Aim of the task - From the explanation of inverting a square-root function, repeat word for word the passage starting with "To find the" and going on through "equation in $x$.".

To find the inverse of the function $f(x) = \sqrt{x^2 + 8x}$, where $x > 0$, follow these steps:

Step 1: Write the function in terms of $y$

$y = \sqrt{x^2 + 8x}$

Step 2: Square both sides to eliminate the square root

$y^2 = x^2 + 8x$

Step 3: Rearrange the equation into a standard quadratic form

Rewriting the equation: $x^2 + 8x - y^2 = 0$ This is a quadratic equation in $x$.

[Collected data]

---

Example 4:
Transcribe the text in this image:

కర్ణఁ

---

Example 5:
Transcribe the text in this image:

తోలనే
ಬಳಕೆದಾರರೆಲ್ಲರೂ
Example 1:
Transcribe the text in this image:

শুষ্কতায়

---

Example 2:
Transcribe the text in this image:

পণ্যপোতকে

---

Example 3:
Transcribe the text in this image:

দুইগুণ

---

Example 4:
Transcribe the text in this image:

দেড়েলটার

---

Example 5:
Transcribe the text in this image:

Answer to the exercise -
To find the inverse of the function $f(x) = \sqrt{x^2 + 8x}$, where $x > 0$, follow these steps:

Step 1: Write the function in terms of $y$

$y = \sqrt{x^2 + 8x}$

Step 2: Square both sides to eliminate the square root

$y^2 = x^2 + 8x$

Step 3: Rearrange the equation into a standard quadratic form

Rewriting the equation: $x^2 + 8x - y^2 = 0$ This is a quadratic equation in $x$.